Mass timber’s Canadian renaissance

Across Canada, mass timber is experiencing a renaissance of sorts, creating a world of design possibilities for large low-rise and mid-rise buildings, meeting consumer demand for green building materials, and generating future investment opportunities in the global construction sector, which is expected to reach $16.6 trillion by 2025. In 2017, the Canadian government pledged $39.8 million through a program called Green Construction Through Wood to support the use of timber in non-traditional construction projects, such as tall buildings, low-rise commercial buildings, and bridges.

The timber industry in Canada isn’t without major barriers. Most provinces must abide by the maximum height for most wood buildings allowed by building codes in Canada, which is six storeys. The National Building Code of Canada was updated last year, permitting wood builds of up to 12 stories, taking into consideration its strength and fire resistance ratings. But it’s up to the provinces and territories themselves to rework these updates into their own building regulations. British Columbia and Quebec, through alternative approval processes, led the way for the construction of tall timber buildings prior to these code changes.
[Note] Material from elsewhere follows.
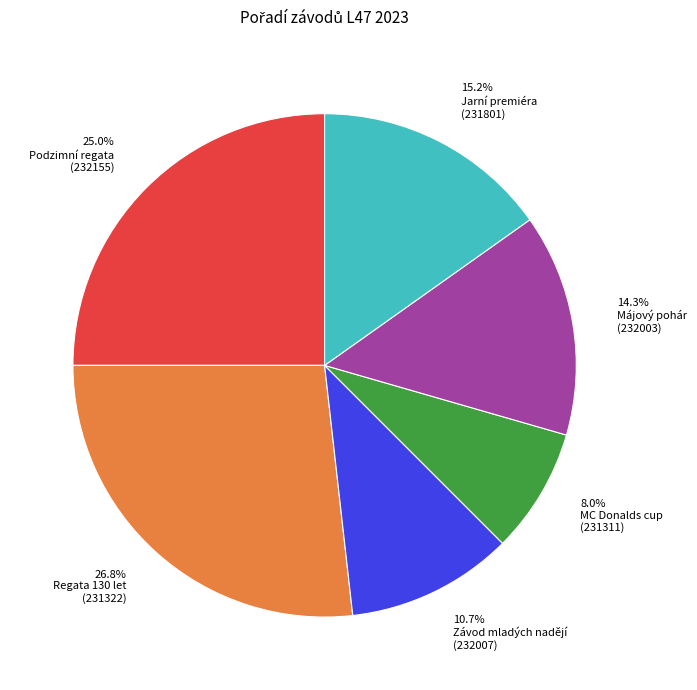

Is there a majority slice in this chart?

No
Ontario has also updated its building code to harmonize with the national code.

Further proof of Ontario’s mass timber’s potential is a new mass timber facility in St. Thomas, run by Canada’s latest Cross Laminated Timber (CLT) manufacturer, Element5. The 137,000-square-foot, $50-million plant produced its first panel in December 2020 and is now fully operational. It houses a technologically advanced, fully automated CLT and glulam production line, and can produce up to 45,000 cubic metres of CLT and glulam annually.

While this sounds promising for Ontario, Nhan’s work will evaluate if the province can sustainably grow the forest sector at the same time mass timber production is increasing, while considering the four distinct areas of sustainability: human, social, economic, and environmental. Supporting her analysis is Remsoft’s Woodstock Optimization Studio — a prescriptive analytics and optimization modeling platform for forest management planning.
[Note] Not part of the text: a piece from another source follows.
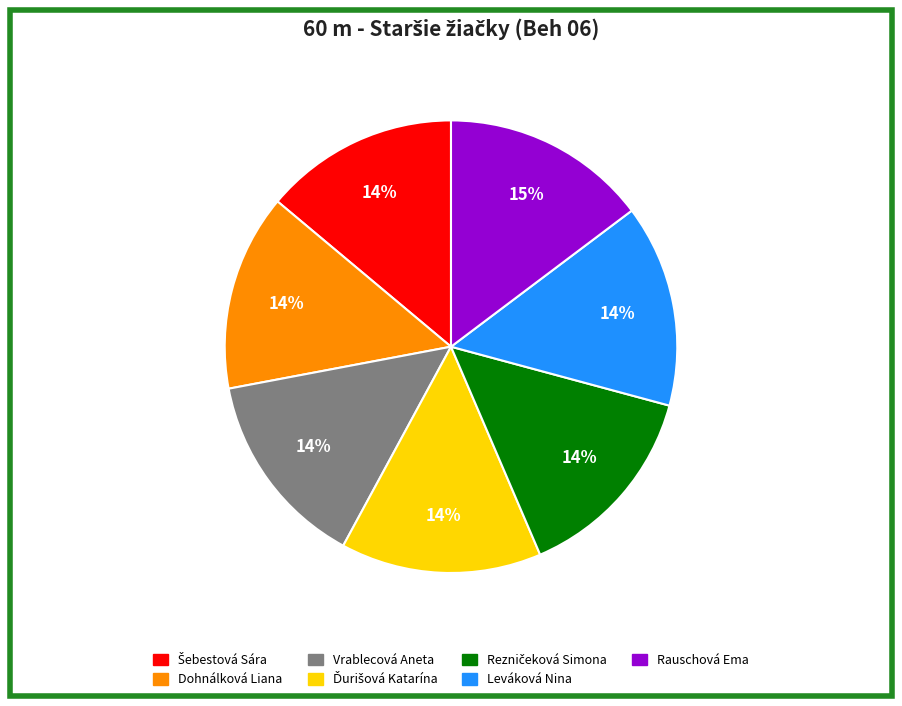

Does any single category account for the majority?

No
Nhan explains Woodstock will be used to build timber harvest scheduling models for different scenarios on two Crown Forest management units in central Ontario, similar to long-term management direction (LTMD) models used in forest planning.

On Ontario Crown lands, the available harvest volume (calculated with optimization modeling during LTMD) is often much higher than the actual harvest amount. This ‘extra wood,’ particularly underutilized tree species and small diameter fibre, could potentially be used for mass timber.

The models will help determine how much sustainable and unallocated wood, if any, exists on those specific units once commitments to mills and shareholders have been met.

Assessing future opportunities

Once the models confirm if any wood can be repurposed, researchers can also answer some key questions such as what tree species are available, what stands are these species coming from (i.e., mixed wood, conifer, spruce pine fir, or cedar), and how much of that wood can be used for mass timber, keeping in mind opportunities for First Nations communities? How will mass timber affect overall wood costs compared to the cost of pulp and softwood lumber in the region?

“There are a lot of moving parts which can get quite complex. Woodstock is great because it gives us the flexibility to implement these different scenarios and answer our big questions,” says Nhan.

“With all of that information, we’ll have a pretty good idea if this wood system is suitable for mass timber applications and if it can provide opportunities for those regional economies,” adds Snyder.

Nhan and Snyder are both optimistic about the possibilities of mass timber in Ontario. Their findings will help develop models for other forest management units in Ontario to determine where and how a new mass timber value chain might be optimized.

“This is going to be a big and complicated modeling project,” says Snyder. “Without Woodstock, we would have to make some big assumptions ourselves, some which would be less realistic.”